START Entries supplied

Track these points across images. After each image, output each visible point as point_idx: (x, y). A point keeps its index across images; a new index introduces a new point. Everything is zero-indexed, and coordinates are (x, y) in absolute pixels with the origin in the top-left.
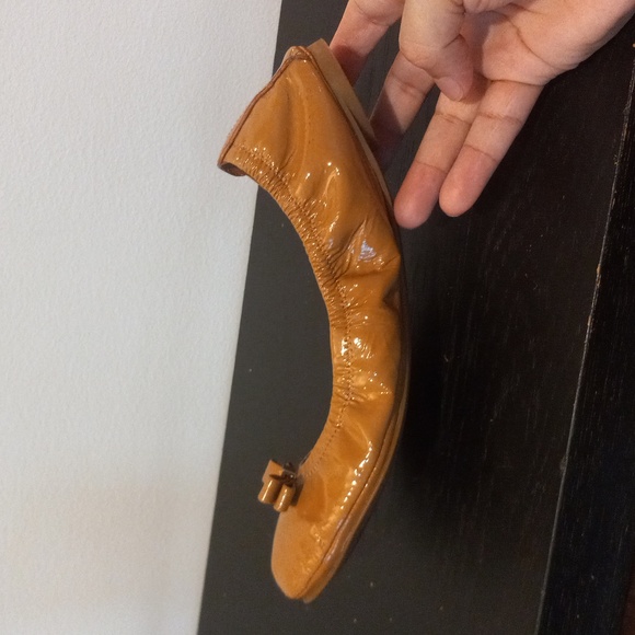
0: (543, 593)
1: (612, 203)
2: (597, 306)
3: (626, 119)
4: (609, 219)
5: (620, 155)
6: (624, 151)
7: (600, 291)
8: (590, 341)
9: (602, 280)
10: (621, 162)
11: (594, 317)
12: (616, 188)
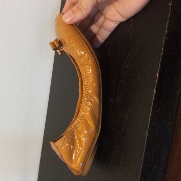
0: (140, 172)
1: (162, 53)
2: (157, 85)
3: (167, 27)
4: (161, 58)
5: (165, 38)
6: (166, 37)
7: (158, 80)
8: (155, 95)
9: (159, 77)
10: (165, 40)
11: (156, 88)
12: (164, 48)
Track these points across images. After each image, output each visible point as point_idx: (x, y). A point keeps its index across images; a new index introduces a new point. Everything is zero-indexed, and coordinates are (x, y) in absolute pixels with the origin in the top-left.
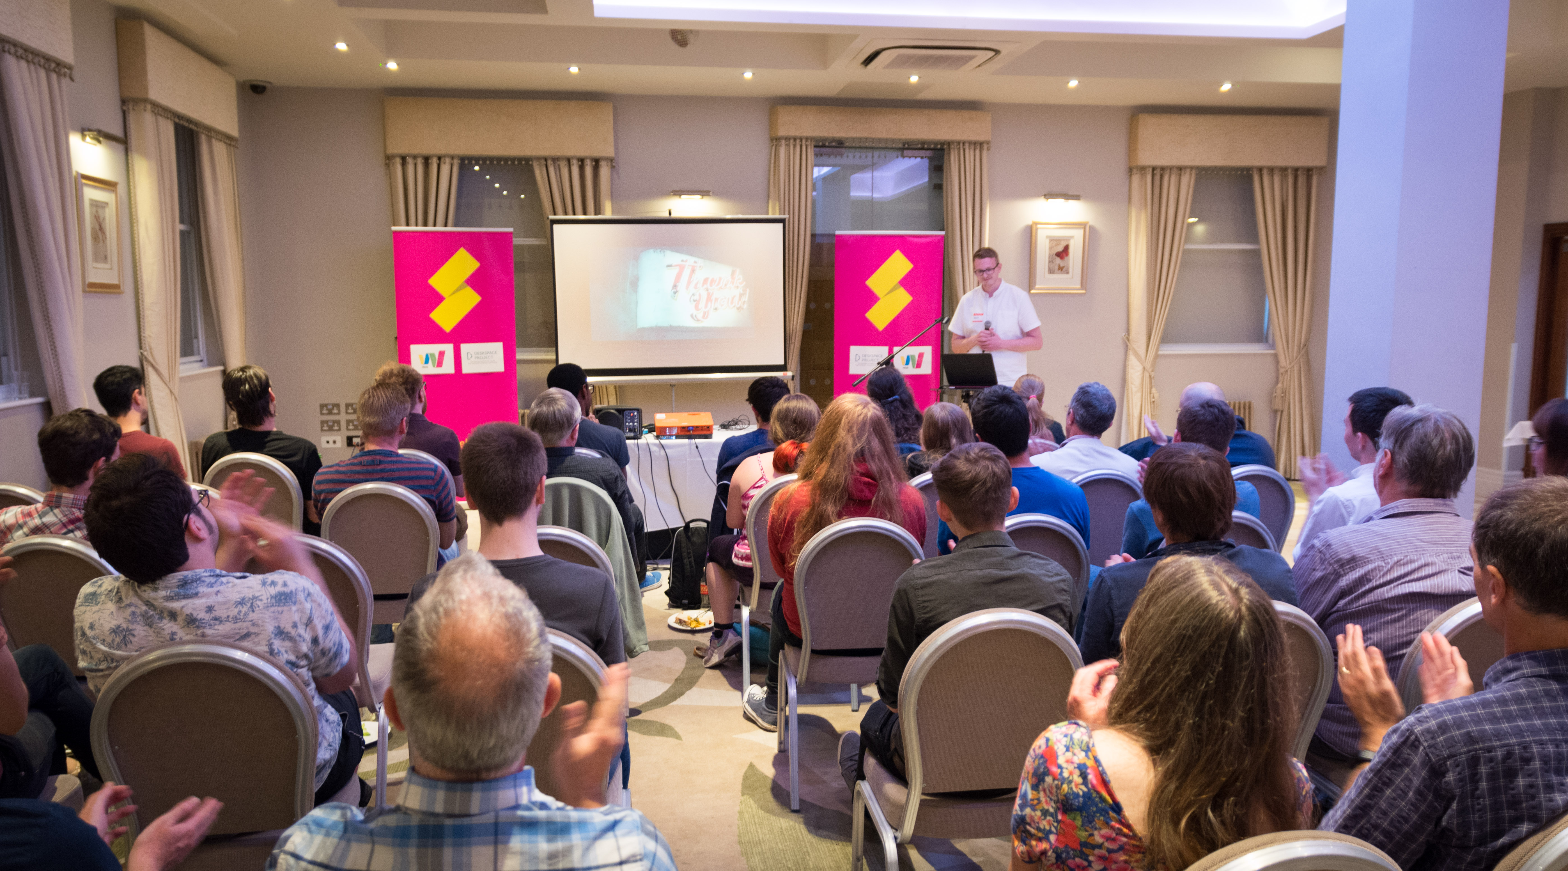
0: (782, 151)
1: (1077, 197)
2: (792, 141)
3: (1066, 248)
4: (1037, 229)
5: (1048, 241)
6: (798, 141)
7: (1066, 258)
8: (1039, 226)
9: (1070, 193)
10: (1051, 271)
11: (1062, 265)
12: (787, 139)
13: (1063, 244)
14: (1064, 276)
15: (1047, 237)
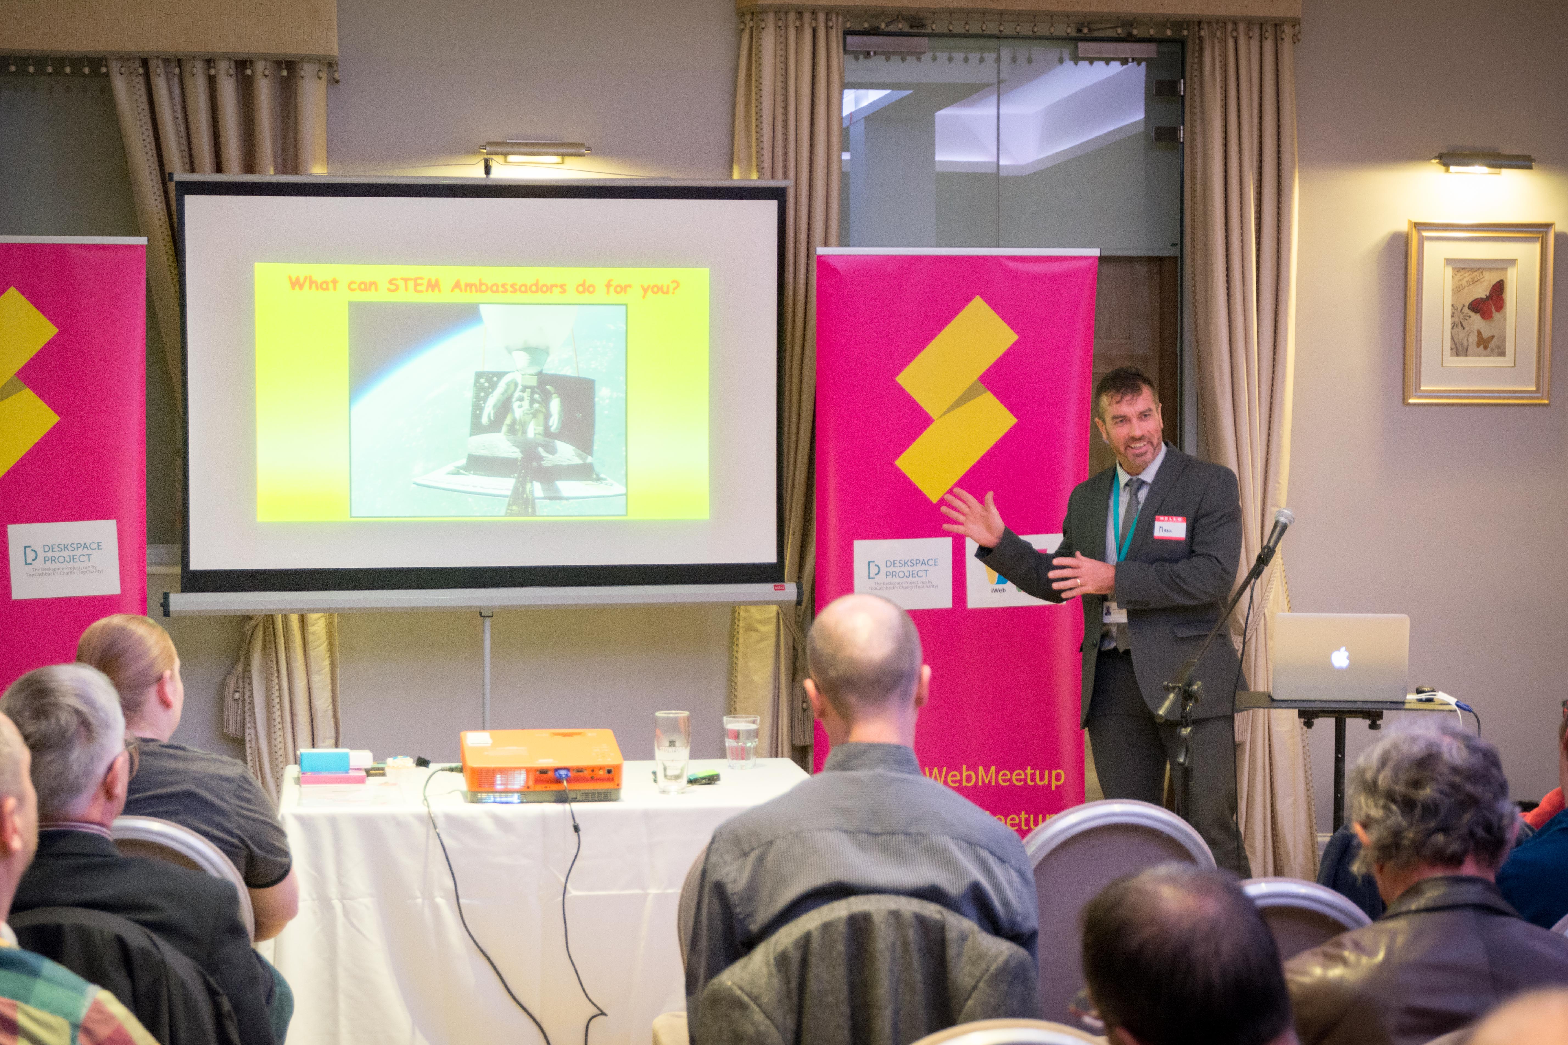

END Entries supplied

» Work item:
Print all of the records above verbatim, line for line, leaving out the pictures.

» Answer for the task:
Track these points across images. After each image, output each visible point as point_idx: (x, y). A point keeps its index across images; a new index introduces a new point. Everything is zero-indexed, and coordinates are (x, y) in absolute pixels with the origin in the top-left.
0: (543, 593)
1: (612, 203)
2: (597, 306)
3: (626, 119)
4: (609, 219)
5: (620, 155)
6: (624, 151)
7: (600, 291)
8: (590, 341)
9: (602, 280)
10: (621, 162)
11: (594, 317)
12: (616, 188)
0: (140, 172)
1: (162, 53)
2: (157, 85)
3: (167, 27)
4: (161, 58)
5: (165, 38)
6: (166, 37)
7: (158, 80)
8: (155, 95)
9: (159, 77)
10: (165, 40)
11: (156, 88)
12: (164, 48)
Track these points across images. After each image, output each visible point as point_idx: (x, y). A point keeps its index across images; a new index introduces a new point. Everything is zero-indexed, and coordinates are (x, y) in absolute pixels with the origin in the top-left.
0: (782, 151)
1: (1077, 197)
2: (792, 141)
3: (1066, 248)
4: (1037, 229)
5: (1048, 241)
6: (798, 141)
7: (1066, 258)
8: (1039, 226)
9: (1070, 193)
10: (1051, 271)
11: (1062, 265)
12: (787, 139)
13: (1063, 244)
14: (1064, 276)
15: (1047, 237)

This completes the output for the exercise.